Written task: Please rewrite the part of the records that runs from their start through the line containing "var sketch = newSketch(context, id", changing "Q0" to "planeQuery" and leaving everything else as it is.

Task data:
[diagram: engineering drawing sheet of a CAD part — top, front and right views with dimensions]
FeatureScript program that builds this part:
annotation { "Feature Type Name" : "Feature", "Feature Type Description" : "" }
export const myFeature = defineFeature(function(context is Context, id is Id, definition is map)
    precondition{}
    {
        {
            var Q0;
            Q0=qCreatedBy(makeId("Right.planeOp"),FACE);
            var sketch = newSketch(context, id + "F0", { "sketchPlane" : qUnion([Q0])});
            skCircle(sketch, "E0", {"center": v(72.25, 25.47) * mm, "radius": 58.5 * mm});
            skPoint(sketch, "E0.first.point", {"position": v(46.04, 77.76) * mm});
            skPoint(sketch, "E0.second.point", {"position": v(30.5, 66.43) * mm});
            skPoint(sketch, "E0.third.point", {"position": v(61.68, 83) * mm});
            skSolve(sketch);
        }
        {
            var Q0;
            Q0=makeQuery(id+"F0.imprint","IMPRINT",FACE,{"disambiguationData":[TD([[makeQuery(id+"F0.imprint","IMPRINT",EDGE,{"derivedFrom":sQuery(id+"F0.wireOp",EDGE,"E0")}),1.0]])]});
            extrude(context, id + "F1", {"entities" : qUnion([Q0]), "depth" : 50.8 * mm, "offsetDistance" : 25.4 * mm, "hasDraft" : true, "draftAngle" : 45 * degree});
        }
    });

Answer for this exercise:
[diagram: engineering drawing sheet of a CAD part — top, front and right views with dimensions]
FeatureScript program that builds this part:
annotation { "Feature Type Name" : "Feature", "Feature Type Description" : "" }
export const myFeature = defineFeature(function(context is Context, id is Id, definition is map)
    precondition{}
    {
        {
            var planeQuery;
            planeQuery=qCreatedBy(makeId("Right.planeOp"),FACE);
            var sketch = newSketch(context, id + "F0", { "sketchPlane" : qUnion([planeQuery])});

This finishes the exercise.